[Given records start]
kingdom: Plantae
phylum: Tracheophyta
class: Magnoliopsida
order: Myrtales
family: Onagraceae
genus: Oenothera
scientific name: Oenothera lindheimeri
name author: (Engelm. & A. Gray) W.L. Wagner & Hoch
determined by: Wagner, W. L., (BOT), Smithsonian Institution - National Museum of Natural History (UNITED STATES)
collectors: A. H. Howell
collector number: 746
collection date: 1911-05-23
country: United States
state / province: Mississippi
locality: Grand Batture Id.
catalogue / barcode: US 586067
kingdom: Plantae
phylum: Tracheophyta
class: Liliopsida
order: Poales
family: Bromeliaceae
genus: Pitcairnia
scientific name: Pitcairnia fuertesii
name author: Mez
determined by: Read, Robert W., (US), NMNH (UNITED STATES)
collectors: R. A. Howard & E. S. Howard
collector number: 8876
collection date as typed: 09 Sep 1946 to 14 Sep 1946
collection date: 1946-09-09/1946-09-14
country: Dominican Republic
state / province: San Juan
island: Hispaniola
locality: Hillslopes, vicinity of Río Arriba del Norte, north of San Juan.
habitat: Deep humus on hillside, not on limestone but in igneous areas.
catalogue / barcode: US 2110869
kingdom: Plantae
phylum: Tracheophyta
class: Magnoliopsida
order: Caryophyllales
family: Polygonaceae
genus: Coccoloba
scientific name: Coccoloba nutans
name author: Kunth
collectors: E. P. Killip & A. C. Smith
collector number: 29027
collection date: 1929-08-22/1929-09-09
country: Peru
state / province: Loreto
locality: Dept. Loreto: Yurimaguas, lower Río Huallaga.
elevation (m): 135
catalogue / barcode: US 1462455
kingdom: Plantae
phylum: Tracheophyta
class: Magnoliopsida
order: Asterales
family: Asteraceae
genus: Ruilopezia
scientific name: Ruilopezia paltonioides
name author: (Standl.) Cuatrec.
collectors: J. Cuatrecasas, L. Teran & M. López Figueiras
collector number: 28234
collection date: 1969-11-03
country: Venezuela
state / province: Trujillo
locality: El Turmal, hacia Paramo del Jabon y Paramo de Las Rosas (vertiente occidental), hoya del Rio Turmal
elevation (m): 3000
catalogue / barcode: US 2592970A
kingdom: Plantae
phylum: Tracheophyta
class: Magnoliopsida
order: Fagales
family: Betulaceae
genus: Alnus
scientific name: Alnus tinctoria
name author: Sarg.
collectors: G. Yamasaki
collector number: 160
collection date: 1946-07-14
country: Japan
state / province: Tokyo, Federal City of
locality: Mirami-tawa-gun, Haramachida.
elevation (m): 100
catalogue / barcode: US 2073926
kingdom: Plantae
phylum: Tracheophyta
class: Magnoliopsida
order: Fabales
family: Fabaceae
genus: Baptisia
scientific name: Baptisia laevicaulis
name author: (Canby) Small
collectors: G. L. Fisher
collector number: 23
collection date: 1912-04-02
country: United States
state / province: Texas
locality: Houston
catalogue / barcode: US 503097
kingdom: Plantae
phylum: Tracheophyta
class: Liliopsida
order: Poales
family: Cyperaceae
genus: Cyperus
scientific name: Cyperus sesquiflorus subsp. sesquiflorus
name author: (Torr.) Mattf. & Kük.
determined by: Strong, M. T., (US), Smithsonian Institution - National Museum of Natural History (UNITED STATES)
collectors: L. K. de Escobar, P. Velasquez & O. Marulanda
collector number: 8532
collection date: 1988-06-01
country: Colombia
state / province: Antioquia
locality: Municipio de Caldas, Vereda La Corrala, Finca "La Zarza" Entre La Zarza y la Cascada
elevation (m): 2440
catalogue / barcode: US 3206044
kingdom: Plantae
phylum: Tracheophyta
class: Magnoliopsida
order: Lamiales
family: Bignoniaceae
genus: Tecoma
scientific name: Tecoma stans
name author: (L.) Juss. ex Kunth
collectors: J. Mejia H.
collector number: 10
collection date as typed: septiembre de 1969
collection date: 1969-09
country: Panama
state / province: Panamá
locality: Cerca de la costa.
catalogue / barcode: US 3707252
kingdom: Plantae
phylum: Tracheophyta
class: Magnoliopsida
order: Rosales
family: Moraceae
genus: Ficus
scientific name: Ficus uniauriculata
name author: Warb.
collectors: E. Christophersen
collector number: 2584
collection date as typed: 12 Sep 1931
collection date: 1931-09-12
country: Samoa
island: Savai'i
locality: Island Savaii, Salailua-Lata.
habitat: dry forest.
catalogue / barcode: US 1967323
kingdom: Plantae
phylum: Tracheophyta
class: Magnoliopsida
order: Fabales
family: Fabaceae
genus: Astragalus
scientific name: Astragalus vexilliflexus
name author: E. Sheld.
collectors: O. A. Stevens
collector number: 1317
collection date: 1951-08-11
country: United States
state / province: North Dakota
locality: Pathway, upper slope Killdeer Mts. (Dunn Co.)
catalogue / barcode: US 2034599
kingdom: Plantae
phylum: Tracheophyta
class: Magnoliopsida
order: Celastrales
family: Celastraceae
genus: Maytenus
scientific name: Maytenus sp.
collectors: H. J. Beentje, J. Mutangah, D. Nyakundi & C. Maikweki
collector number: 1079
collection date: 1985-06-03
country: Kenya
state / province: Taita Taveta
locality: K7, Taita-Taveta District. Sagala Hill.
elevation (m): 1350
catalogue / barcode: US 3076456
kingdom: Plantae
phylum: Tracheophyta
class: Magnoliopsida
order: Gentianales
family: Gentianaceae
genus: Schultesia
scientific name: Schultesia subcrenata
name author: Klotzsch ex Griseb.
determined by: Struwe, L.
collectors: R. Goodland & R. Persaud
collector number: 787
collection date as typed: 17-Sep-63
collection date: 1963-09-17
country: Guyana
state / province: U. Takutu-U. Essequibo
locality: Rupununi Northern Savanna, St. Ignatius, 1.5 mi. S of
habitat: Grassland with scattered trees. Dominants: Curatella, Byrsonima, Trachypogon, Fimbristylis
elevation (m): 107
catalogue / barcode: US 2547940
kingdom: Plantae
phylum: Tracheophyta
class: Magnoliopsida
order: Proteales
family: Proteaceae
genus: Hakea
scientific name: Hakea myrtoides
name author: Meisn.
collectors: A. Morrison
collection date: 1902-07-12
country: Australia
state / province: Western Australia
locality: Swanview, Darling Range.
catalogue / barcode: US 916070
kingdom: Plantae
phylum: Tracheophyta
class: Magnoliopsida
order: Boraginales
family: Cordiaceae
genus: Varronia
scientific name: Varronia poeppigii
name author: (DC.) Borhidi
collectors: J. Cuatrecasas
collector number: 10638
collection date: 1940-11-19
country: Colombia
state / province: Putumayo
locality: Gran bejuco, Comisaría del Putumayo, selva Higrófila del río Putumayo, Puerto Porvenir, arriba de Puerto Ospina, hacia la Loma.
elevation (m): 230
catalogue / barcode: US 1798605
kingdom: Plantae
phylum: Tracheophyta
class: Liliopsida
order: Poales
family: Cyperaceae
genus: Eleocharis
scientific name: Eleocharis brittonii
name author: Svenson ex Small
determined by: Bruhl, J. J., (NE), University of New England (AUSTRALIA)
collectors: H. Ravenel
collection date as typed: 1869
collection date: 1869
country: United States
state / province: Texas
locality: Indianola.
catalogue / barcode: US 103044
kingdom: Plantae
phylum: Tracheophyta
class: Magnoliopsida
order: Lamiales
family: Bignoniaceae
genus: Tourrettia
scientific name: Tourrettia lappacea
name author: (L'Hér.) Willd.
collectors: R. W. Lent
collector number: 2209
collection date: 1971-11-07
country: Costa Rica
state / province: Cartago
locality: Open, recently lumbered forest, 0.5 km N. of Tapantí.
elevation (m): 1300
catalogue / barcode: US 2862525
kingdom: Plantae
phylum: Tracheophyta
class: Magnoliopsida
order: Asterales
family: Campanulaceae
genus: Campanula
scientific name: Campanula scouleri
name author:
[Given records end]
What is needed – Rewrite all of the rows above with every instance of "collector number" changed to "field number", keeping everything else the same.

Answer to this exercise –
kingdom: Plantae
phylum: Tracheophyta
class: Magnoliopsida
order: Myrtales
family: Onagraceae
genus: Oenothera
scientific name: Oenothera lindheimeri
name author: (Engelm. & A. Gray) W.L. Wagner & Hoch
determined by: Wagner, W. L., (BOT), Smithsonian Institution - National Museum of Natural History (UNITED STATES)
collectors: A. H. Howell
field number: 746
collection date: 1911-05-23
country: United States
state / province: Mississippi
locality: Grand Batture Id.
catalogue / barcode: US 586067
kingdom: Plantae
phylum: Tracheophyta
class: Liliopsida
order: Poales
family: Bromeliaceae
genus: Pitcairnia
scientific name: Pitcairnia fuertesii
name author: Mez
determined by: Read, Robert W., (US), NMNH (UNITED STATES)
collectors: R. A. Howard & E. S. Howard
field number: 8876
collection date as typed: 09 Sep 1946 to 14 Sep 1946
collection date: 1946-09-09/1946-09-14
country: Dominican Republic
state / province: San Juan
island: Hispaniola
locality: Hillslopes, vicinity of Río Arriba del Norte, north of San Juan.
habitat: Deep humus on hillside, not on limestone but in igneous areas.
catalogue / barcode: US 2110869
kingdom: Plantae
phylum: Tracheophyta
class: Magnoliopsida
order: Caryophyllales
family: Polygonaceae
genus: Coccoloba
scientific name: Coccoloba nutans
name author: Kunth
collectors: E. P. Killip & A. C. Smith
field number: 29027
collection date: 1929-08-22/1929-09-09
country: Peru
state / province: Loreto
locality: Dept. Loreto: Yurimaguas, lower Río Huallaga.
elevation (m): 135
catalogue / barcode: US 1462455
kingdom: Plantae
phylum: Tracheophyta
class: Magnoliopsida
order: Asterales
family: Asteraceae
genus: Ruilopezia
scientific name: Ruilopezia paltonioides
name author: (Standl.) Cuatrec.
collectors: J. Cuatrecasas, L. Teran & M. López Figueiras
field number: 28234
collection date: 1969-11-03
country: Venezuela
state / province: Trujillo
locality: El Turmal, hacia Paramo del Jabon y Paramo de Las Rosas (vertiente occidental), hoya del Rio Turmal
elevation (m): 3000
catalogue / barcode: US 2592970A
kingdom: Plantae
phylum: Tracheophyta
class: Magnoliopsida
order: Fagales
family: Betulaceae
genus: Alnus
scientific name: Alnus tinctoria
name author: Sarg.
collectors: G. Yamasaki
field number: 160
collection date: 1946-07-14
country: Japan
state / province: Tokyo, Federal City of
locality: Mirami-tawa-gun, Haramachida.
elevation (m): 100
catalogue / barcode: US 2073926
kingdom: Plantae
phylum: Tracheophyta
class: Magnoliopsida
order: Fabales
family: Fabaceae
genus: Baptisia
scientific name: Baptisia laevicaulis
name author: (Canby) Small
collectors: G. L. Fisher
field number: 23
collection date: 1912-04-02
country: United States
state / province: Texas
locality: Houston
catalogue / barcode: US 503097
kingdom: Plantae
phylum: Tracheophyta
class: Liliopsida
order: Poales
family: Cyperaceae
genus: Cyperus
scientific name: Cyperus sesquiflorus subsp. sesquiflorus
name author: (Torr.) Mattf. & Kük.
determined by: Strong, M. T., (US), Smithsonian Institution - National Museum of Natural History (UNITED STATES)
collectors: L. K. de Escobar, P. Velasquez & O. Marulanda
field number: 8532
collection date: 1988-06-01
country: Colombia
state / province: Antioquia
locality: Municipio de Caldas, Vereda La Corrala, Finca "La Zarza" Entre La Zarza y la Cascada
elevation (m): 2440
catalogue / barcode: US 3206044
kingdom: Plantae
phylum: Tracheophyta
class: Magnoliopsida
order: Lamiales
family: Bignoniaceae
genus: Tecoma
scientific name: Tecoma stans
name author: (L.) Juss. ex Kunth
collectors: J. Mejia H.
field number: 10
collection date as typed: septiembre de 1969
collection date: 1969-09
country: Panama
state / province: Panamá
locality: Cerca de la costa.
catalogue / barcode: US 3707252
kingdom: Plantae
phylum: Tracheophyta
class: Magnoliopsida
order: Rosales
family: Moraceae
genus: Ficus
scientific name: Ficus uniauriculata
name author: Warb.
collectors: E. Christophersen
field number: 2584
collection date as typed: 12 Sep 1931
collection date: 1931-09-12
country: Samoa
island: Savai'i
locality: Island Savaii, Salailua-Lata.
habitat: dry forest.
catalogue / barcode: US 1967323
kingdom: Plantae
phylum: Tracheophyta
class: Magnoliopsida
order: Fabales
family: Fabaceae
genus: Astragalus
scientific name: Astragalus vexilliflexus
name author: E. Sheld.
collectors: O. A. Stevens
field number: 1317
collection date: 1951-08-11
country: United States
state / province: North Dakota
locality: Pathway, upper slope Killdeer Mts. (Dunn Co.)
catalogue / barcode: US 2034599
kingdom: Plantae
phylum: Tracheophyta
class: Magnoliopsida
order: Celastrales
family: Celastraceae
genus: Maytenus
scientific name: Maytenus sp.
collectors: H. J. Beentje, J. Mutangah, D. Nyakundi & C. Maikweki
field number: 1079
collection date: 1985-06-03
country: Kenya
state / province: Taita Taveta
locality: K7, Taita-Taveta District. Sagala Hill.
elevation (m): 1350
catalogue / barcode: US 3076456
kingdom: Plantae
phylum: Tracheophyta
class: Magnoliopsida
order: Gentianales
family: Gentianaceae
genus: Schultesia
scientific name: Schultesia subcrenata
name author: Klotzsch ex Griseb.
determined by: Struwe, L.
collectors: R. Goodland & R. Persaud
field number: 787
collection date as typed: 17-Sep-63
collection date: 1963-09-17
country: Guyana
state / province: U. Takutu-U. Essequibo
locality: Rupununi Northern Savanna, St. Ignatius, 1.5 mi. S of
habitat: Grassland with scattered trees. Dominants: Curatella, Byrsonima, Trachypogon, Fimbristylis
elevation (m): 107
catalogue / barcode: US 2547940
kingdom: Plantae
phylum: Tracheophyta
class: Magnoliopsida
order: Proteales
family: Proteaceae
genus: Hakea
scientific name: Hakea myrtoides
name author: Meisn.
collectors: A. Morrison
collection date: 1902-07-12
country: Australia
state / province: Western Australia
locality: Swanview, Darling Range.
catalogue / barcode: US 916070
kingdom: Plantae
phylum: Tracheophyta
class: Magnoliopsida
order: Boraginales
family: Cordiaceae
genus: Varronia
scientific name: Varronia poeppigii
name author: (DC.) Borhidi
collectors: J. Cuatrecasas
field number: 10638
collection date: 1940-11-19
country: Colombia
state / province: Putumayo
locality: Gran bejuco, Comisaría del Putumayo, selva Higrófila del río Putumayo, Puerto Porvenir, arriba de Puerto Ospina, hacia la Loma.
elevation (m): 230
catalogue / barcode: US 1798605
kingdom: Plantae
phylum: Tracheophyta
class: Liliopsida
order: Poales
family: Cyperaceae
genus: Eleocharis
scientific name: Eleocharis brittonii
name author: Svenson ex Small
determined by: Bruhl, J. J., (NE), University of New England (AUSTRALIA)
collectors: H. Ravenel
collection date as typed: 1869
collection date: 1869
country: United States
state / province: Texas
locality: Indianola.
catalogue / barcode: US 103044
kingdom: Plantae
phylum: Tracheophyta
class: Magnoliopsida
order: Lamiales
family: Bignoniaceae
genus: Tourrettia
scientific name: Tourrettia lappacea
name author: (L'Hér.) Willd.
collectors: R. W. Lent
field number: 2209
collection date: 1971-11-07
country: Costa Rica
state / province: Cartago
locality: Open, recently lumbered forest, 0.5 km N. of Tapantí.
elevation (m): 1300
catalogue / barcode: US 2862525
kingdom: Plantae
phylum: Tracheophyta
class: Magnoliopsida
order: Asterales
family: Campanulaceae
genus: Campanula
scientific name: Campanula scouleri
name author:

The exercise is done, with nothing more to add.